The third thing was using much larger samples than the original. Sample size is a very important factor in the experiment. If you have a large sample, you are more likely to be able to detect effects that are smaller…. The larger your sample is, the better the estimate you have of the effect size, and the better your capacity to detect effects that are smaller. One finding from the previous research that has been done in replicability is that even if studies do replicate, the effect in their replication seems to be smaller than in the original. We wanted to be ready for that. In order to do so, we had samples that were sufficiently large to detect effects that are even half of the original finding.
Knowledge@Wharton: Even in the studies that did replicate, the effect size was much smaller, correct?
Nave: Yes. We’ve seen it in previous studies. Again, in this study, because the samples were so large, the studies that failed to replicate had essentially a zero effect. But then we could tease apart the studies that didn’t replicate from the ones that did replicate. Even the studies that did replicate well had on average an effect that was only 75% of the original, which means that the original studies probably overstated the size of the effect by 33%.

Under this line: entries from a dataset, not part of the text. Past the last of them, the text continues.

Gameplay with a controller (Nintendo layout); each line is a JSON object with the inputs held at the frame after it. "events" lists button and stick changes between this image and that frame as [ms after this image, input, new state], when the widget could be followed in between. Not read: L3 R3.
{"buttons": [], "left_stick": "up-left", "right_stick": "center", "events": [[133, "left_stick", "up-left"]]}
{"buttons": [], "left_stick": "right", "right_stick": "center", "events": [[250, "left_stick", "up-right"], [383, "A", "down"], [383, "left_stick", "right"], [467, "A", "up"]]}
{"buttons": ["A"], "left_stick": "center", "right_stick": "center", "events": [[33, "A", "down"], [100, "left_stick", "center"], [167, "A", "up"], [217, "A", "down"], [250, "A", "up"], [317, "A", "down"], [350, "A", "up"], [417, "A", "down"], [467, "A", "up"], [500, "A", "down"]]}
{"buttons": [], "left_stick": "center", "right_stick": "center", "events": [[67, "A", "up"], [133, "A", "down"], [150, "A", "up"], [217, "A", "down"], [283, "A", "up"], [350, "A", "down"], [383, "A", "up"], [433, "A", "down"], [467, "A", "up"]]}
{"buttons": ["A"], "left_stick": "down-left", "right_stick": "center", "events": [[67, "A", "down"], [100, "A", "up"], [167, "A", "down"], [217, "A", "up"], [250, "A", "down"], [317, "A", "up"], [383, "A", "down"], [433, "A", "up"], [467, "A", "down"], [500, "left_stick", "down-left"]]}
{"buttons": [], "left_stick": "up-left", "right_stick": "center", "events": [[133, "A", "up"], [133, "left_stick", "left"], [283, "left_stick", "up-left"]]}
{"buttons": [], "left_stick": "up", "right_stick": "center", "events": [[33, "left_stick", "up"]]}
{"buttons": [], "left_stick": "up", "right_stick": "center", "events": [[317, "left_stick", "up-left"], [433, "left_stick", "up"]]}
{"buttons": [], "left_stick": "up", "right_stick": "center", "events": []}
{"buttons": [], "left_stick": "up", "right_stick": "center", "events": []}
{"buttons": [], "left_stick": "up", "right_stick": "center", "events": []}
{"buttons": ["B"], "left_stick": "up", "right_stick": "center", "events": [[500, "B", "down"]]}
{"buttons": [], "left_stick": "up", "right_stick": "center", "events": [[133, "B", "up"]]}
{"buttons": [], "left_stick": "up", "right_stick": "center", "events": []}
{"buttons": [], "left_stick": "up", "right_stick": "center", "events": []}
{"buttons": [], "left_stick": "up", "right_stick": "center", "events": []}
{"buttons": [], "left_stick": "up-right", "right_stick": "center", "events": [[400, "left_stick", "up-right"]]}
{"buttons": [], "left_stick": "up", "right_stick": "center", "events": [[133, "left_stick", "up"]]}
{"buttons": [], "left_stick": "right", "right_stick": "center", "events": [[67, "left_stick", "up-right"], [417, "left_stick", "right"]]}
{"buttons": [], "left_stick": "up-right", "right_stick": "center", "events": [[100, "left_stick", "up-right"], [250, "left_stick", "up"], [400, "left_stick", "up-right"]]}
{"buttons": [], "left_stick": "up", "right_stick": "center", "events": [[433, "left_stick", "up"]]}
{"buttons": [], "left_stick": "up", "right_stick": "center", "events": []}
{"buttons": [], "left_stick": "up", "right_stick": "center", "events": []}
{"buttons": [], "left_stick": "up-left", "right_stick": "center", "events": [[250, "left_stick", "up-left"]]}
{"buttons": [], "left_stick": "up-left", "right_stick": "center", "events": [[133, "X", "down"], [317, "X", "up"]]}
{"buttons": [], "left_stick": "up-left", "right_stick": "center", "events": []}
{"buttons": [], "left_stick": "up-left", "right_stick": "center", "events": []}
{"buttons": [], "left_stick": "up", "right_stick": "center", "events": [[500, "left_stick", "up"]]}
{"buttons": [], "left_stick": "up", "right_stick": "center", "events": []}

This is something that one would expect to see if there is a publication bias in the literature. If results that are positive are being published, and results that are negative are not being published, you expect to see an inflation of the effect size. Indeed, this is what we saw in the studies. This means that if you want to replicate the study, you probably in the future want to use a number of participants that is larger than what you had in the original, so you can be sure that you will detect an effect that is smaller than what was reported originally.
Knowledge@Wharton: This was a collaboration of all of these researchers. What was their reaction to the results?
Nave: The reactions were pretty good, overall. When this crisis debate started and there were many failures to replicate the original findings, replication was not a normal thing to do. It was perceived by the authors of the original studies as something that is very hostile. I have to say, it doesn’t feel nice when your own study doesn’t replicate. But now after a few years, it’s becoming more and more normal. I think there is more acceptance that it is OK if your study doesn’t replicate. It does not mean that you did something bad on purpose. It can happen, and the researchers were quite open to this possibility.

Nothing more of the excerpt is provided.